Why Low-Budget, Minimal Weddings Are Seriously Underrated
- Jess Darracott

- Dec 9, 2025
- 3 min read
Not all weddings need to be grand ballrooms, 100-plus guest lists, free bars, three-course meals and enough flowers to restock Kew Gardens. In fact, some of the most heartfelt, joyful and unforgettable celebrations happen when couples strip things back and focus on what actually matters.
Maybe you keep your guest list tiny, just your nearest and dearest instead of your entire extended family and that colleague you barely remember from your old job. Maybe you get married at a non-wedding venue: a cosy pub, your favourite restaurant, a gallery or even your own back garden. Maybe you choose a celebrant-led ceremony so you could ditch the templates and personalise every single moment to reflect who you are as a couple.
Perhaps you rent your plants and flowers rather than buying them or you pick a venue beautiful enough on its own that it barely needs a single extra decoration. Maybe you opt for a buffet or shared dishes instead of a formal plated meal. And (you damn rebel) you might make a Spotify playlist instead of hiring a DJ.
Here’s the thing: a low-budget or minimal wedding does not mean a low-quality or “less than” wedding. In fact, these weddings are some of my absolute favourites. Here’s why:

1. Less Stuff, More Connection
When you remove the pressure to have all the “wedding things” simply because you’re supposed to, the whole day shifts. Suddenly the focus isn’t on centrepieces or charger plates or whether the napkins perfectly match the bridesmaids’ dresses. The focus becomes connection - how the ceremony feels, what the vows mean, the laughter at the dinner table, the people you’ve chosen to have in the room with you.
There’s something beautifully grounding about a wedding where the energy isn’t diluted by distraction. It feels real, intentional and genuinely romantic.
2. Less Waste, More Thoughtfulness
Minimal weddings naturally create less waste. When you’re not buying mountains of décor, single-use items or 40 vases no one actually needs, you’re being kinder to the planet and your budget. Renting plants, borrowing décor, thrifting pieces, using what’s already there, it all adds up to a celebration that feels mindful rather than excessive.
And honestly? There’s something really lovely about knowing your wedding didn’t leave a trail of unnecessary “stuff” behind it. Sustainability is sexy. There, I said it.

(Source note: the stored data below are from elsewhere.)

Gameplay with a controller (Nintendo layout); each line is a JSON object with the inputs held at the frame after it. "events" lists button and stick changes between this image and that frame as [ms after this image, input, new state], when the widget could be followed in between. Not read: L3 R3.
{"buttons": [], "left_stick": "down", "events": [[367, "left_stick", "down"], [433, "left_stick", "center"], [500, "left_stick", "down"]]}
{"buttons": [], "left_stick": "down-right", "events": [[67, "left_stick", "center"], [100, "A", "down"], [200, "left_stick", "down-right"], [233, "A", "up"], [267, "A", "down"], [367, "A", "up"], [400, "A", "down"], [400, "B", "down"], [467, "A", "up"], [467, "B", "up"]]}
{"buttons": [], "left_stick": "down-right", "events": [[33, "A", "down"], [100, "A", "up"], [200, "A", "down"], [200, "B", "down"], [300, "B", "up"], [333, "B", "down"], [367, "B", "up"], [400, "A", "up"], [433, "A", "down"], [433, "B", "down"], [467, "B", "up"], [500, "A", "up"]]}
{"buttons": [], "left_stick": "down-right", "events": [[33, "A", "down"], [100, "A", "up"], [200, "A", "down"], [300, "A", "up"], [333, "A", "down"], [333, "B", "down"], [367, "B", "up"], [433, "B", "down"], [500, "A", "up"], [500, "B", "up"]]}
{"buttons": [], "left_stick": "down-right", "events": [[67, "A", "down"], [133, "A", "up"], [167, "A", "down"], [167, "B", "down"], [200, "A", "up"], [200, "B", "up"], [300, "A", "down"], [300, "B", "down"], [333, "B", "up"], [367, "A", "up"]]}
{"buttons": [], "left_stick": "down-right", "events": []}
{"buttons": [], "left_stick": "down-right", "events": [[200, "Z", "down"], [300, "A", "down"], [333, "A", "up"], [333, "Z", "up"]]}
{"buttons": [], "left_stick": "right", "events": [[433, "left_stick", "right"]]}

3. A Guest List That Actually Means Something
When you keep your wedding small, you’re forced to think intentionally about who you really want by your side. No obligation invites. No guilt invites. No “well they invited us to theirs in 2016” invites.
What you end up with is a room full of people who genuinely matter, those who have shaped your lives, supported your relationship and will still be around years down the line. The conversations are deeper, the atmosphere is warmer and the day becomes infinitely more meaningful.
And, Selfishly… Minimal Weddings Are More Fun for Me
I’ll be honest: I love getting creative. Minimal and DIY weddings give me the freedom to think outside the box - to find quirky solutions, inventive styling ideas and unique ways to bring your vision to life.
Instead of the classic “just grab something off Amazon,” we get to explore unusual options, rethink traditions, and build something truly personal.
Minimal doesn’t mean boring. Low-budget doesn’t mean low-impact. When you focus on what matters most, your wedding becomes richer, more heartfelt, and more reflective of who you are as a couple.
And those, in my opinion, are the best weddings of all.